The recent election of a new Canadian prime minister, Justin Trudeau, may also have influenced Mr. Obama’s decision. Mr. Trudeau’s predecessor, Stephen Harper, had pushed the issue as a top priority in the relationship between the United States and Canada, personally urging Mr. Obama to approve the project. Blocking the project during the Harper administration would have bruised ties with a crucial ally. While Mr. Trudeau also supports construction of the Keystone pipeline, he has not made the issue central to Canada’s relationship with the United States, and has criticized Mr. Harper for presenting Canada’s position as an ultimatum, while not taking substantial action on climate change related to the oil sands.

Mr. Trudeau did not raise the issue during his first post-election conversation with Mr. Obama..

The construction would have had little impact on the nation’s economy. A State Department analysis concluded that building the pipeline would have created jobs, but the total number represented less than one-tenth of 1 percent of the nation’s total employment. The analysis estimated that Keystone would support 42,000 temporary jobs over its two-year construction period — about 3,900 of them in construction and the rest in indirect support jobs, like food service. The department estimated that the project would create about 35 permanent jobs.

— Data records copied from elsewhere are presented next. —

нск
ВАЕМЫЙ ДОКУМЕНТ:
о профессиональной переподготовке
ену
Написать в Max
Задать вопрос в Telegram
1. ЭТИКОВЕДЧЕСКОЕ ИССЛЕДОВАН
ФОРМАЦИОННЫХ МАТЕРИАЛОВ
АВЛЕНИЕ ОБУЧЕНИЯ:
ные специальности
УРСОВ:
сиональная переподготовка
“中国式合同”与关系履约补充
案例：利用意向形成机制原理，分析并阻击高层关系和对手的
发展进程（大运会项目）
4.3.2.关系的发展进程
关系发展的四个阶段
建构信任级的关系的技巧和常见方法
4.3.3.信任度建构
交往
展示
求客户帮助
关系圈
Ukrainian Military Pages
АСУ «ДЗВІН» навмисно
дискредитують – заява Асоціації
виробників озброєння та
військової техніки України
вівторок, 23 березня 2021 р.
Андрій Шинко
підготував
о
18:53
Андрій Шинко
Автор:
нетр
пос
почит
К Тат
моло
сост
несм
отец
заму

Republicans and the oil industry criticized Mr. Obama for what they have long said was his acquiescence to the pressure of activists and environmentally minded political donors.

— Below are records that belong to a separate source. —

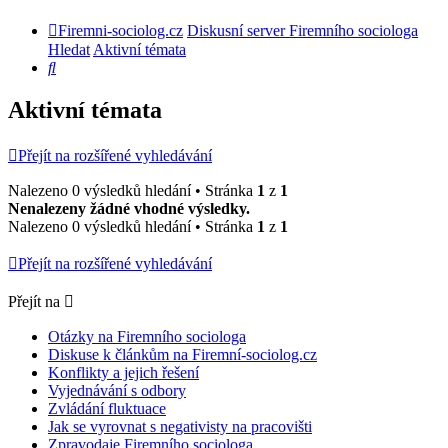
Firemni-sociolog.cz
Diskusní server Firemního sociologa
Hledat
Aktivní témata
Hledat
Aktivní témata
Přejít na rozšířené vyhledávání
Nalezeno 0 výsledků hledání • Stránka
1
z
1
Nenalezeny žádné vhodné výsledky.
Nalezeno 0 výsledků hledání • Stránka
1
z
1
Přejít na rozšířené vyhledávání
Přejít na
Otázky na Firemního sociologa
Diskuse k článkům na Firemní-sociolog.cz
Konflikty a jejich řešení
Vyjednávání s odbory
Zvládání fluktuace
Jak se vyrovnat s negativisty na pracovišti
Zpravodaje Firemního sociologa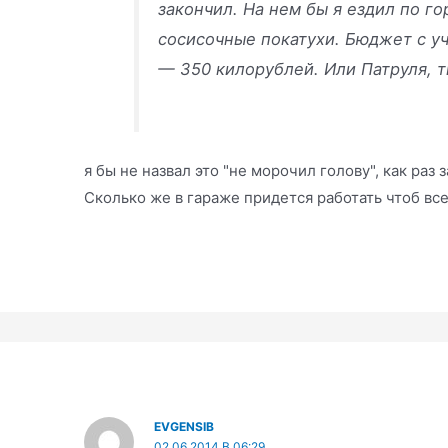
закончил. На нем бы я ездил по г
сосисочные покатухи. Бюджет с у
— 350 килорублей. Или Патруля, т
я бы не назвал это "не морочил голову", как раз
Сколько же в гараже придется работать чтоб все
EVGENSIB
02.06.2014 В 06:29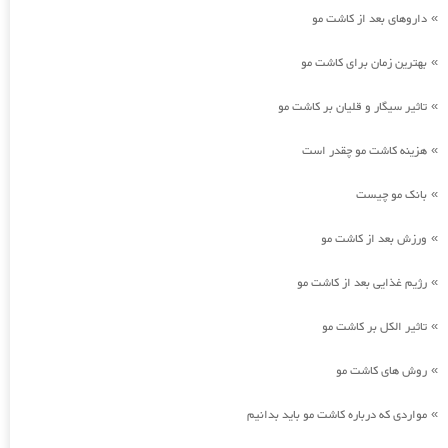
داروهای بعد از کاشت مو
»
بهترین زمان برای کاشت مو
»
تاثیر سیگار و قلیان بر کاشت مو
»
هزینه کاشت مو چقدر است
»
بانک مو چیست
»
ورزش بعد از کاشت مو
»
رژیم غذایی بعد از کاشت مو
»
تاثیر الکل بر کاشت مو
»
روش های کاشت مو
»
مواردی که درباره کاشت مو باید بدانیم
»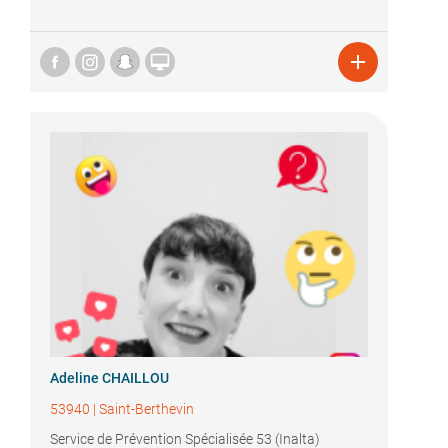


Adeline CHAILLOU
53940
|
Saint-Berthevin
Service de Prévention Spécialisée 53 (Inalta)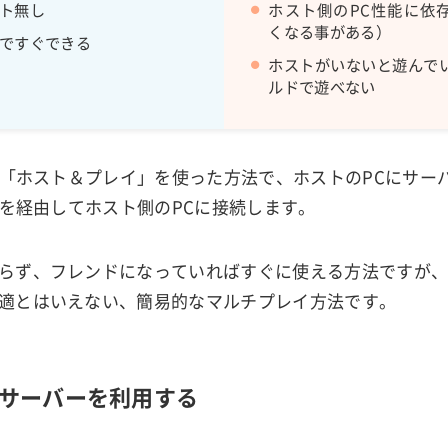
ト無し
ホスト側のPC性能に依
くなる事がある）
ですぐできる
ホストがいないと遊んで
ルドで遊べない
ある「ホスト＆プレイ」を使った方法で、ホストのPCにサー
ーを経由してホスト側のPCに接続します。
らず、フレンドになっていればすぐに使える方法ですが
適とはいえない、簡易的なマルチプレイ方法です。
ルサーバーを利用する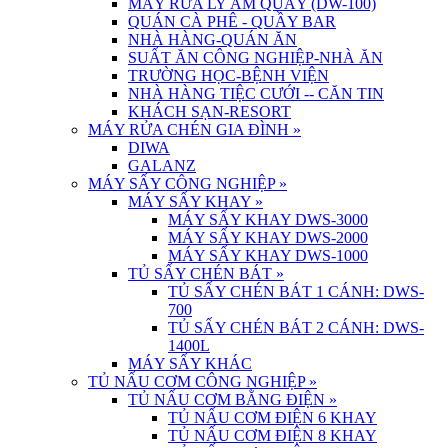
MÁY RỬA LY ÂM QUẦY (DW-100)
QUÁN CÀ PHÊ - QUẦY BAR
NHÀ HÀNG-QUÁN ĂN
SUẤT ĂN CÔNG NGHIỆP-NHÀ ĂN
TRƯỜNG HỌC-BỆNH VIỆN
NHÀ HÀNG TIỆC CƯỚI -- CĂN TIN
KHÁCH SẠN-RESORT
MÁY RỬA CHÉN GIA ĐÌNH
»
DIWA
GALANZ
MÁY SẤY CÔNG NGHIỆP
»
MÁY SẤY KHAY
»
MÁY SẤY KHAY DWS-3000
MÁY SẤY KHAY DWS-2000
MÁY SẤY KHAY DWS-1000
TỦ SẤY CHÉN BÁT
»
TỦ SẤY CHÉN BÁT 1 CÁNH: DWS-
700
TỦ SẤY CHÉN BÁT 2 CÁNH: DWS-
1400L
MÁY SẤY KHÁC
TỦ NẤU CƠM CÔNG NGHIỆP
»
TỦ NẤU CƠM BẰNG ĐIỆN
»
TỦ NẤU CƠM ĐIỆN 6 KHAY
TỦ NẤU CƠM ĐIỆN 8 KHAY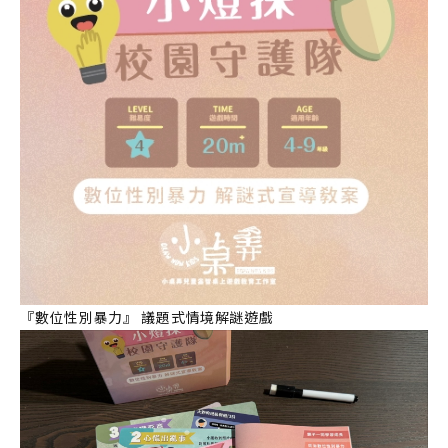
『數位性別暴力』 議題式情境解謎遊戲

Michael Whatley, the vice president of Consumer Energy Alliance, a group that lobbies for the fossil fuel industry, released a statement Friday expressing disappointment in Mr. Obama’s decision.

He has thumbed his nose at more than two thirds of Americans who support reducing energy imports from unfriendly nations; who support job creation; who support friendly relations with our Canadian neighbors; who support regulatory decisions based on science, not politics; and who support big ideas and big achievements.

“This decision clearly flies in the face of volumes of scientific evidence that shows the Keystone XL pipeline would be safe, enhance environmental standards, and be a more cost-effective alternative to importing oil from overseas.”

Senator John Barrasso of Wyoming, the chairman of the Senate Republican Policy Committee, said: “It’s a bellwether decision by the president. I think the president made his decision to side with special interests, and that’s the way I see him going for the final two years.”